Brunatni wyszli na to spotkanie mocno zmotywowani, bardzo szybko obejmując prowadzenie. Strzelcem gola był Patryk Mularczyk, a piłka trafiła do bramki gości już w 10. minucie spotkania. Przyjezdni nie odpuszczali jednak i atakowali coraz bardziej zawzięcie, ale na nasze szczęście do przerwy nie padła już żadna bramka i do szatni piłkarze z Bełchatowa schodzili z psychiczną przewagą nad rywalem.
W drugiej części gry znów mogliśmy oglądać mocno atakujących piłkarzy z Pruszkowa, którzy mieli swoje szanse na zdobycie bramki. Żadna z nich nie została jednak przez nich wykorzystana.
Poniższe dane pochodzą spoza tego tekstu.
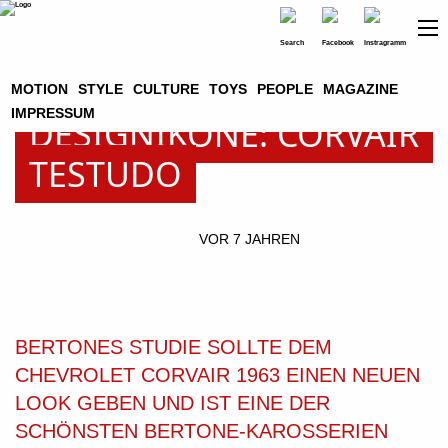
MOTION
STYLE
CULTURE
TOYS
PEOPLE
MAGAZINE
IMPRESSUM
DESIGNIKONE: CORVAIR
TESTUDO
VOR 7 JAHREN
BERTONES STUDIE SOLLTE DEM
CHEVROLET CORVAIR 1963 EINEN NEUEN
LOOK GEBEN UND IST EINE DER
SCHÖNSTEN BERTONE-KAROSSERIEN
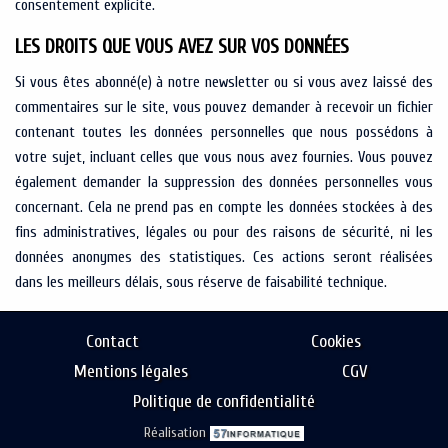
consentement explicite.
LES DROITS QUE VOUS AVEZ SUR VOS DONNÉES
Si vous êtes abonné(e) à notre newsletter ou si vous avez laissé des
commentaires sur le site, vous pouvez demander à recevoir un fichier
contenant toutes les données personnelles que nous possédons à
votre sujet, incluant celles que vous nous avez fournies. Vous pouvez
également demander la suppression des données personnelles vous
concernant. Cela ne prend pas en compte les données stockées à des
fins administratives, légales ou pour des raisons de sécurité, ni les
données anonymes des statistiques. Ces actions seront réalisées
dans les meilleurs délais, sous réserve de faisabilité technique.
Contact
Cookies
Mentions légales
CGV
Politique de confidentialité
Réalisation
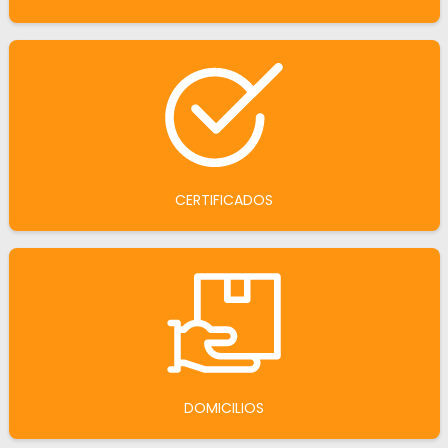
CERTIFICADOS
DOMICILIOS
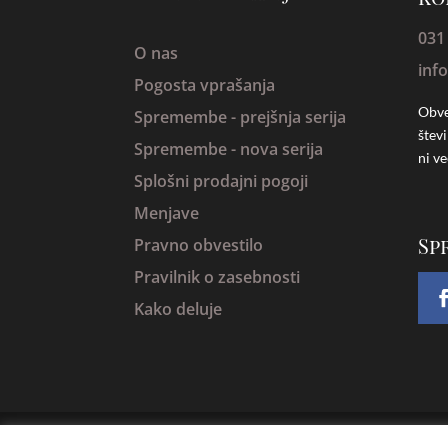
031
O nas
inf
Pogosta vprašanja
Obve
Spremembe -
prejšnja serija
štev
Spremembe - nova serija
ni ve
Splošni prodajni pogoji
Menjave
Sp
Pravno obvestilo
Pravilnik o zasebnosti
Kako deluje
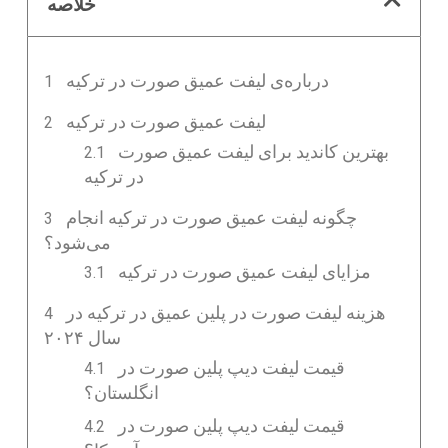
خلاصه
درباره‌ی لیفت عمیق صورت در ترکیه
لیفت عمیق صورت در ترکیه
بهترین کاندید برای لیفت عمیق صورت
در ترکیه
چگونه لیفت عمیق صورت در ترکیه انجام
می‌شود؟
مزایای لیفت عمیق صورت در ترکیه
هزینه لیفت صورت در پلین عمیق در ترکیه در
سال ۲۰۲۴
قیمت لیفت دیپ پلین صورت در
انگلستان؟
قیمت لیفت دیپ پلین صورت در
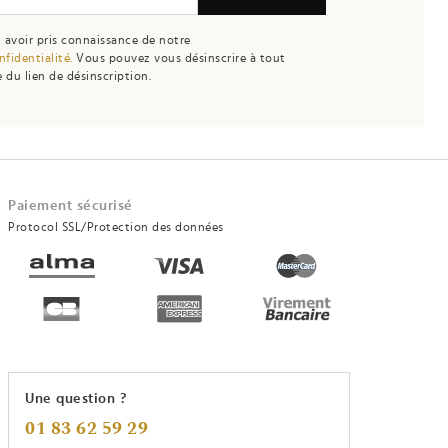
 avoir pris connaissance de notre
nfidentialité.
Vous pouvez vous désinscrire à tout
 du lien de désinscription.
Paiement sécurisé
Protocol SSL/Protection des données
Une question ?
01 83 62 59 29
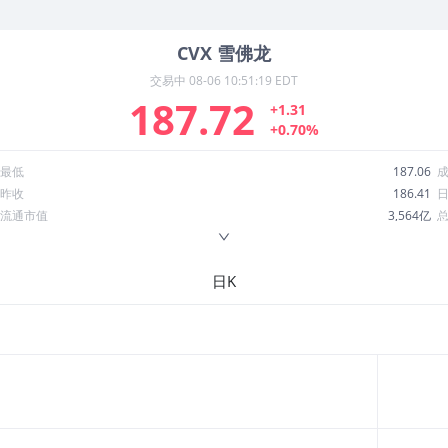
CVX
雪佛龙
交易中
08-06 10:51:19 EDT
187.72
+1.31
+0.70%
最低
187.06
昨收
186.41
流通市值
3,564亿
换手率
0.07%
ROE
6.64%
日K
52周最低
146.49
股息收益率
0.04
R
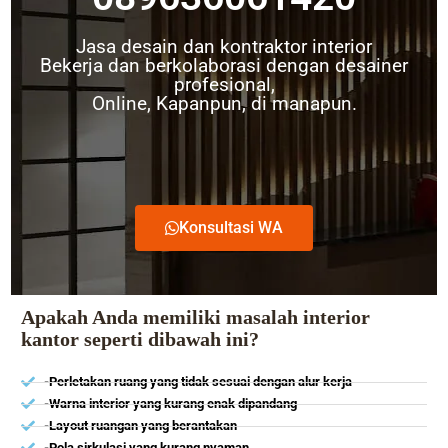
Jasa desain dan kontraktor interior
Bekerja dan berkolaborasi dengan desainer
profesional,
Online, Kapanpun, di manapun.
Konsultasi WA
Apakah Anda memiliki masalah interior
kantor seperti dibawah ini?
-Perletakan ruang yang tidak sesuai dengan alur kerja
-Warna interior yang kurang enak dipandang
-Layout ruangan yang berantakan
-Pola sirkulasi yang kurang nyaman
Bełchatowianie natomiast nie marnowali swoich okazji i w 60. minucie Marcin Grolik podwyższył wynik na 2:0, a minutę później rywali ostatecznie pogrążył Bartosz Biel, który w 58. minucie zmienił na boisku kapitana Brunatnych, Bartłomieja Bartosiaka
Po tym zwycięstwie GKS Bełchatów zajmuje czwarte miejsce z dwoma punktami straty do miejsca dającego awans. Warto przypomnieć, że Bełchatowianie zagrali w niedzielnym spotkaniu bez podstawowego obrońcy, Marcina Sierczyńskiego, który uległ kontuzji na wtorkowym treningu. Zawodnik zerwał więzadło krzyżowe przednie w kolanie i niestety nie zagra już do końca sezonu. W tym meczu na boisko wrócił natomiast zdobywca pierwszej bramki, Patryk Mularczyk, który w poprzednim spotkaniu pauzował za żółte kartki.
Za tydzień GKS zagra w Stalowej Woli gdzie będzie walczył o kolejne trzy punkty.